Problem description:
Recast the stretch of the records from the line containing "What is the difference" through the line containing "What is the maximum value shown in the chart?" as a JSON list of strings, with one string per line and blank lines omitted.

Provided information:
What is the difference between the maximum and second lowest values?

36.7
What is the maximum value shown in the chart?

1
---
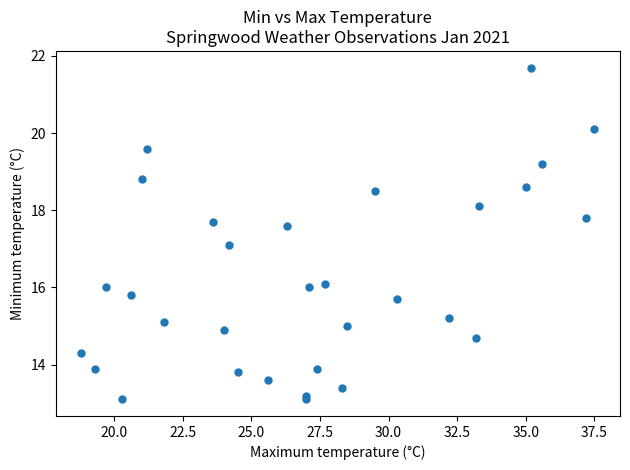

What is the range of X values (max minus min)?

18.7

Task response:
[
  "What is the difference between the maximum and second lowest values?",
  "36.7",
  "What is the maximum value shown in the chart?"
]